*Assigned task*: In the transcribed text of each item below, swap "網站首頁" for "主頁" and leave everything else unchanged. Leave the pictures out of your answer.

*Transcribed page text*:
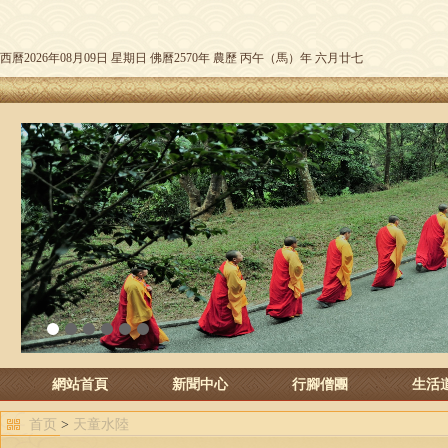
西曆2026年08月09日 星期日 佛曆2570年 農歷 丙午（馬）年 六月廿七
1
2
3
4
5
6
網站首頁
新聞中心
行腳僧團
生活
首页
>
天童水陸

*Answer to the exercise*:
西曆2026年08月09日 星期日 佛曆2570年 農歷 丙午（馬）年 六月廿七
1
2
3
4
5
6
主頁
新聞中心
行腳僧團
生活
首页
>
天童水陸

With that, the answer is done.